**EXERCISE GOAL**:
Please repeat, from the entries that follow, the lines from the one containing "maišytuvas su geriamojo" through the one containing "сб. с 12 до 18" exactly, adding nothing.

**RECORD EXCERPTS**:
■ ■ ■ ■ ■

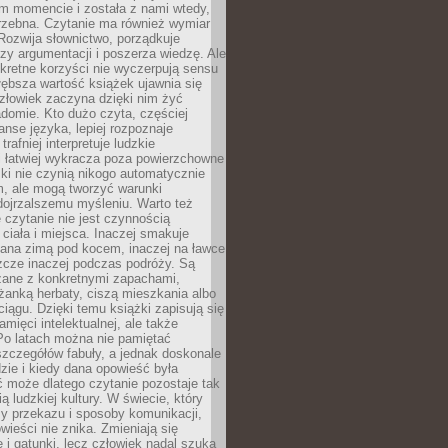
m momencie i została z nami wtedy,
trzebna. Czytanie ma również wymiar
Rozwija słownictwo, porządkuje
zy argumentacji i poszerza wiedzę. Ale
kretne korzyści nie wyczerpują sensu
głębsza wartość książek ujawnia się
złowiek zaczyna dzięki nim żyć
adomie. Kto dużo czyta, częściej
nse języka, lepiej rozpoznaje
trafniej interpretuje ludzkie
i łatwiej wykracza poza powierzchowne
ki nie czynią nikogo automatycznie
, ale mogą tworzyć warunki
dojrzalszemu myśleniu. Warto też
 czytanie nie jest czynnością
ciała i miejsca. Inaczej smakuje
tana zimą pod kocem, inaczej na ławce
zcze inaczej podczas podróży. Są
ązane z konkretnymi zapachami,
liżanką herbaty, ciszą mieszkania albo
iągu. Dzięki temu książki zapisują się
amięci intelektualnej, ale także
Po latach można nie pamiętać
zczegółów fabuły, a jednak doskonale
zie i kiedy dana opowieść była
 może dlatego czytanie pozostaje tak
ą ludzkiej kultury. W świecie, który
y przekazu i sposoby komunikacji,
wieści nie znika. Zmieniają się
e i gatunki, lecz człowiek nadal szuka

■ ■ ■ ■ ■

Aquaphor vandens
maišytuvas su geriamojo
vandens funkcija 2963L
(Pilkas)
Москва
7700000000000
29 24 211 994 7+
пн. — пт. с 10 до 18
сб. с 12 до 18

■ ■ ■ ■ ■

**ANSWER BOX**:
maišytuvas su geriamojo
vandens funkcija 2963L
(Pilkas)
Москва
7700000000000
29 24 211 994 7+
пн. — пт. с 10 до 18
сб. с 12 до 18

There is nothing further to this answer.